Researchers at NVIDIA and the University of Hong Kong have released Orchestrator, an 8 billion parameter model that integrates various tools and large language models (LLMs) to solve complex problems. In our experiments, Orchestrator achieved high accuracy in tool usage benchmarks at a lower cost than much larger models, while also aligning with user preferences on which to use for a given query.
The model was trained Tool orchestraa novel reinforcement learning (RL) framework for training miniature models to act as intelligent coordinators. The approach is based on the idea that a small "The orchestrator" Managing a diverse team of specialized models and tools can be far more effective and efficient than a single, monolithic AI system.
The results show that this comprehensive approach can pave the way for more practical and scalable AI reasoning systems in the enterprise.

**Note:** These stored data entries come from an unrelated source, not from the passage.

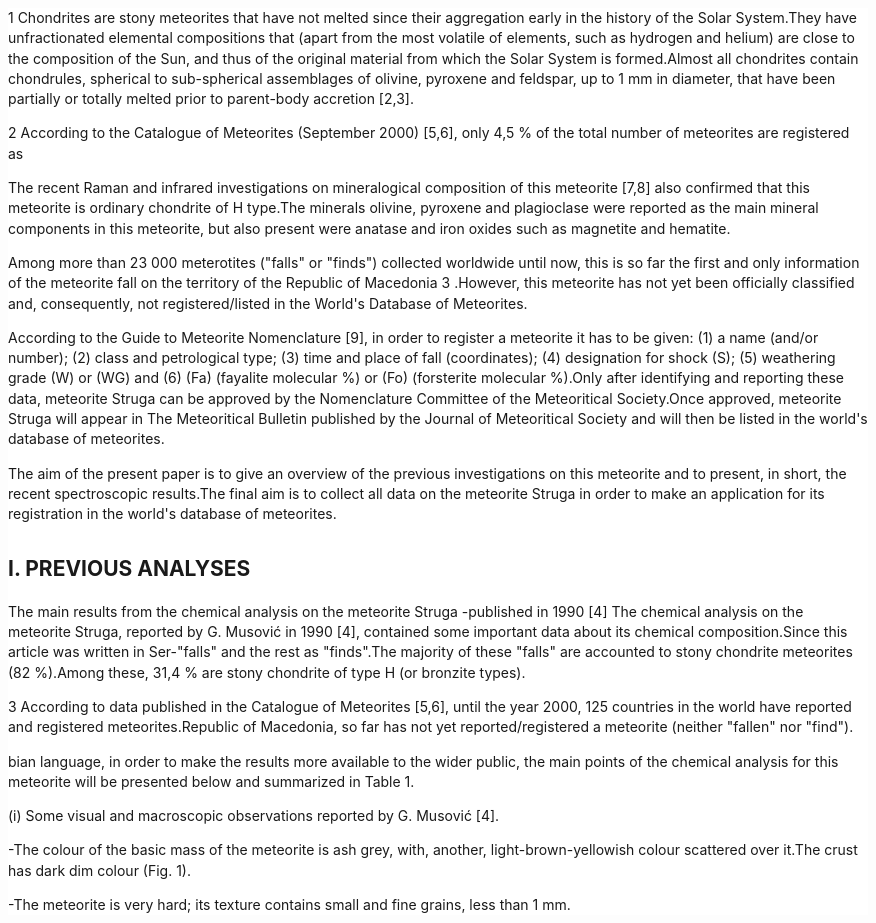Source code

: 1 Chondrites are stony meteorites that have not melted since their aggregation early in the history of the Solar System.They have unfractionated elemental compositions that (apart from the most volatile of elements, such as hydrogen and helium) are close to the composition of the Sun, and thus of the original material from which the Solar System is formed.Almost all chondrites contain chondrules, spherical to sub-spherical assemblages of olivine, pyroxene and feldspar, up to 1 mm in diameter, that have been partially or totally melted prior to parent-body accretion [2,3].

2 According to the Catalogue of Meteorites (September 2000) [5,6], only 4,5 % of the total number of meteorites are registered as

The recent Raman and infrared investigations on mineralogical composition of this meteorite [7,8] also confirmed that this meteorite is ordinary chondrite of H type.The minerals olivine, pyroxene and plagioclase were reported as the main mineral components in this meteorite, but also present were anatase and iron oxides such as magnetite and hematite.

Among more than 23 000 meterotites ("falls" or "finds") collected worldwide until now, this is so far the first and only information of the meteorite fall on the territory of the Republic of Macedonia 3 .However, this meteorite has not yet been officially classified and, consequently, not registered/listed in the World's Database of Meteorites.

According to the Guide to Meteorite Nomenclature [9], in order to register a meteorite it has to be given: (1) a name (and/or number); (2) class and petrological type; (3) time and place of fall (coordinates); (4) designation for shock (S); (5) weathering grade (W) or (WG) and (6) (Fa) (fayalite molecular %) or (Fo) (forsterite molecular %).Only after identifying and reporting these data, meteorite Struga can be approved by the Nomenclature Committee of the Meteoritical Society.Once approved, meteorite Struga will appear in The Meteoritical Bulletin published by the Journal of Meteoritical Society and will then be listed in the world's database of meteorites.

The aim of the present paper is to give an overview of the previous investigations on this meteorite and to present, in short, the recent spectroscopic results.The final aim is to collect all data on the meteorite Struga in order to make an application for its registration in the world's database of meteorites.


## I. PREVIOUS ANALYSES

The main results from the chemical analysis on the meteorite Struga -published in 1990 [4] The chemical analysis on the meteorite Struga, reported by G. Musović in 1990 [4], contained some important data about its chemical composition.Since this article was written in Ser-"falls" and the rest as "finds".The majority of these "falls" are accounted to stony chondrite meteorites (82 %).Among these, 31,4 % are stony chondrite of type H (or bronzite types).

3 According to data published in the Catalogue of Meteorites [5,6], until the year 2000, 125 countries in the world have reported and registered meteorites.Republic of Macedonia, so far has not yet reported/registered a meteorite (neither "fallen" nor "find").

bian language, in order to make the results more available to the wider public, the main points of the chemical analysis for this meteorite will be presented below and summarized in Table 1.

(i) Some visual and macroscopic observations reported by G. Musović [4].

-The colour of the basic mass of the meteorite is ash grey, with, another, light-brown-yellowish colour scattered over it.The crust has dark dim colour (Fig. 1).

-The meteorite is very hard; its texture contains small and fine grains, less than 1 mm.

Limitations of using the current LLM tool
Giving llms Access to external tools There is a promising way to expand their capabilities beyond their training data and into agent tasks. By calling on resources such as search engines and code interpreters, AI agents can improve their accuracy and perform in-app tasks.
However, I accompanying paperthe researchers argue that current approaches to building tool-using agents do not exploit the full potential of this paradigm. Most systems equip a single, powerful model with a set of basic tools such as a web search or calculator.
He argues that humans, when they reason, “routinely extend themselves by demanding more than human intelligence resources, from domain experts to sophisticated processes and software systems.” Accordingly, the LLM should be able to interact with a wide range of tools in a variety of capacities.
Tool orchestration sample
This paper proposes a transition from a single model system to a composite, lightweight management system. "The orchestrator" Model. An orchestrator’s job is to analyze and break down a complex task, invoking the right tools in the right order to arrive at a solution.
This toolset contains not only standard utilities such as web search and code interpreters, but also other LLMs of varying capabilities that do the job. "Intelligent tools." For example, an orchestrator might give a quantitative question for a mathematical model or a programming challenge for a code generation model. Instead of placing the entire cognitive load on a large, generalist model, the orchestrator delegates narrow-down subproblems to specialized intelligent tools.
Based on this concept, the researchers developed ToolOrchestra, a method that uses RL to train a small language model to act as an orchestrator. The model learns when and how to call other models and tools, and how to combine their results in multi-turn reasoning. Tools are defined in a simple JSON format, specifying their name, description, and parameters.
The RL training process is guided by a reward system that produces a cost-effective and controllable agent. The reward balances three objectives: accuracy of the final response, efficiency in cost and latency, and alignment with user preferences. For example, the system is penalized for using excessive compute, and rewarded for choosing tools that the user has marked as preferred, such as in favor of an open-source model over a proprietary API for privacy reasons. To support this training, the team also developed an automated data pipeline that generated thousands of verifiable training examples in 10 different domains.
A small model with big results
Using the tool Orchestra, the researchers trained the orchestrator, which is based on an 8 billion parameter model Qwen3-8b. They evaluated its performance on three challenging benchmarks: Humanity’s final test (HLE), The frame And tau2-bench. This was compared against several baselines, including large, off-the-shelf LLMs both with and without tools.
The results show that even powerful models struggle without tools, and confirm their need for complex reasoning. While optimizing tools for larger models, this often comes with a steep increase in cost and latency.
In contrast, the 8B orchestrator produced impressive results. On HLE, a benchmark for PhD-level questions, Orchestrator significantly outperformed earlier methods at a fraction of the computational cost. On the TAU2-BENCH function-calling test, it outperformed various tools, calling a large model such as GPT-5 in only 40% of the steps and using cheaper options for the rest, while still beating an agent that used a large model for every step.
The researchers noted that RL-trained orchestrators adapted their strategies to new challenges, showing "A high degree of general reasoning ability." Importantly for enterprise applications, Orchestrator also generalizes well to models and pricing structures not seen during training. This flexibility makes these frameworks suitable for businesses that rely on a mix of public, private and bespoke AI models and tools. The low cost, high speed, and customizability make it a practical approach for building sophisticated AI agents that can scale.
As businesses look to deploy more advanced AI agents, this orchestration approach offers a path toward systems that are not only more intelligent, but also more economical and controllable. ( Model weight is currently available Under a non-commercial license, but also released by NVIDIA Training code (under valid Apache 2.0 license.)
As the paper concludes, the future may lie in an even more advanced version of this concept: “Looking ahead, we envision more sophisticated iterative orchestrator systems to push the upper bounds of intelligence (and) to further increase efficiency in solving increasingly complex agentic tasks.”